After winning the American League batting title and a World Series championship — the second of his young four-year career — Williams entered this offseason expecting to be paid with the best of them. A few months earlier, he had turned down a five-year extension worth $37.5 million. His then-general manager Bob Watson did not appreciate the rejection, saying, “That’s star money for a non-star player.”

Aaron Judge and Bernie Williams
Robert Sabo (2)

When the rival Red Sox offered Williams a seven-year contract worth $91.5 million – more than $30 million more and two years longer than the Yankees’ best offer – it looked like Williams’ days in New York were over. In a last gasp of desperation, however, outfielder Gold Glove requested a meeting with owner George Steinbrenner the day before Thanksgiving to express his desire to remain a Yankee. Shortly after, the club announced Williams’ seven-year, $87.5 million contract.

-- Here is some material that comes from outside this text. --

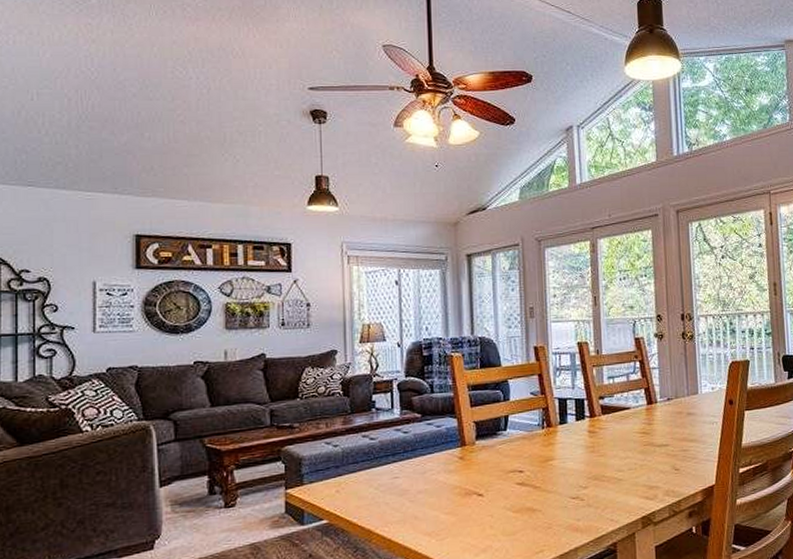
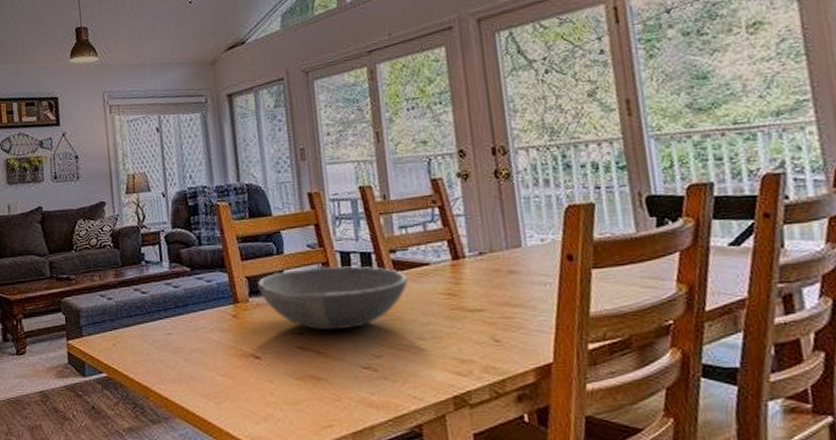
bowl: none [485,410,612,468] -> present [258,266,408,331]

Much like Williams, Judge wants the respect of his team and would like to see that reflected in the form of a monster salary. After rejecting the Yankees’ $213.5 million seven-year extension offer in April, the 30-year-old judge threw 41 homers in the first 101 games of the season, putting him on pace for 66 homers. He hasn’t shown any signs of slowing since the All-Star break either, with a 0.417/0.500/0.1139 nine-game slash entering Saturday.

As Judge continues to dominate and offseason contract talks loom, Williams said he thinks the outfielder should enjoy the game he loves and let his bat do the talking.

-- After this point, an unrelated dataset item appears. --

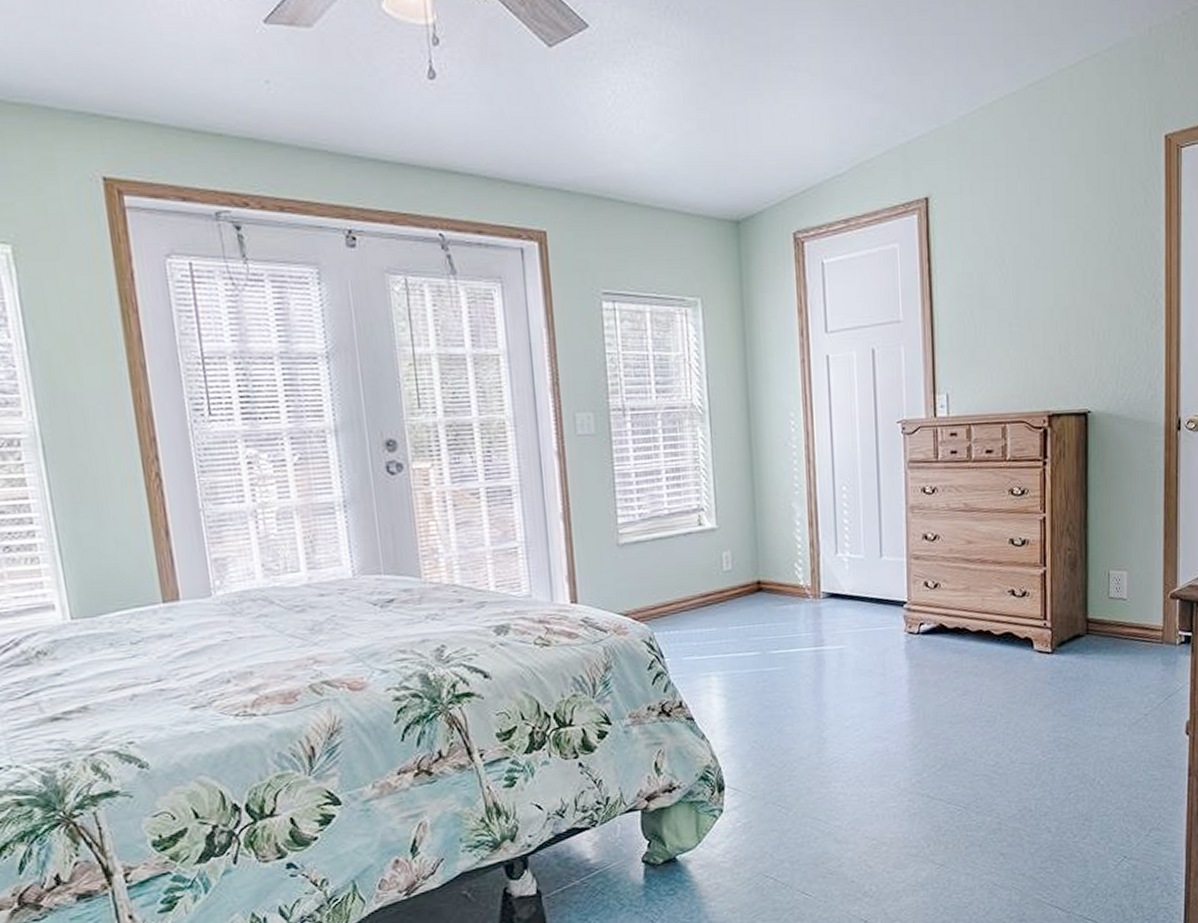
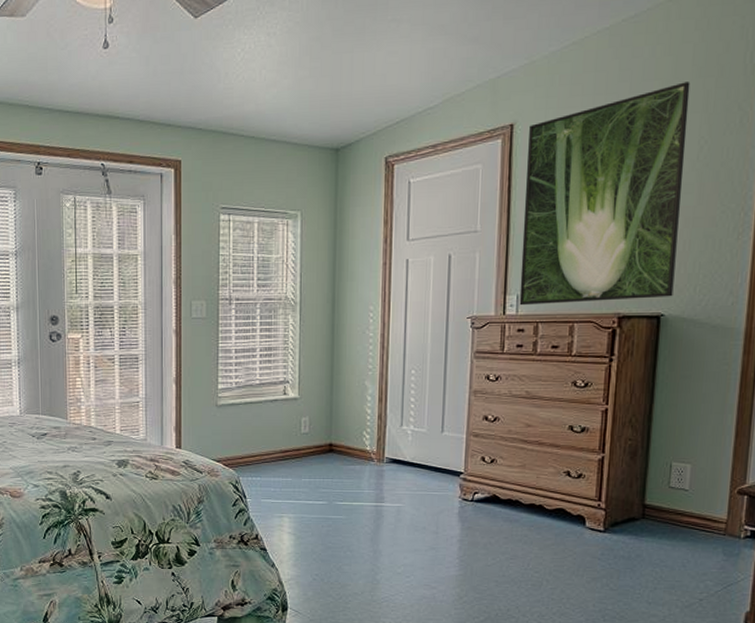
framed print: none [945,157,1098,406] -> present [519,82,691,306]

“The moments he has now to play the game … are his distraction from this whole storyline that’s going on,” Williams said before the Yankees win 8-2 over Royals. “I know that he, like me, bet on himself to have a good year, to put himself in a good position to have leverage to negotiate a good deal. But that should never and will never take precedence over playing the game.

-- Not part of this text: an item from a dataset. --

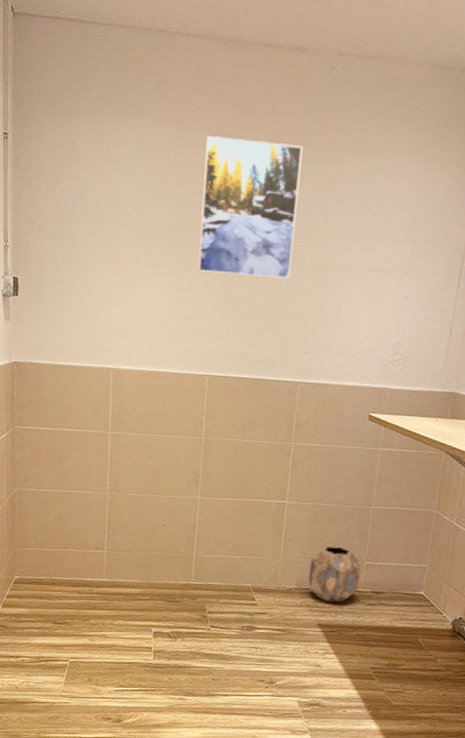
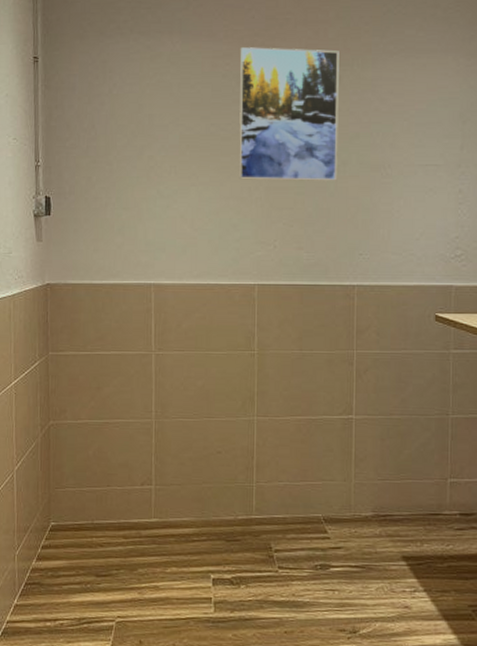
planter: present [308,546,362,603] -> none [386,463,446,530]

“You know, playing the game is why everyone is here. If you play well and take care of yourself, you’ll be here long enough, you’ll get paid, because the talent is there. But I don’t think that should be a priority for him, because the moments he has now playing the game are moments that come and go, and he’ll never get to experience those things again, so he should have as much fun playing the game as possible right now. Let the business of the game take care of itself by what it does on the pitch.

Tino Martinez, another Old-Timer’s Day winner, believes Judge’s reign with the team is far from over.

“Everyone knows their heart is in New York,” Martinez said. “He loves the New York Yankees. So we’ll go from there.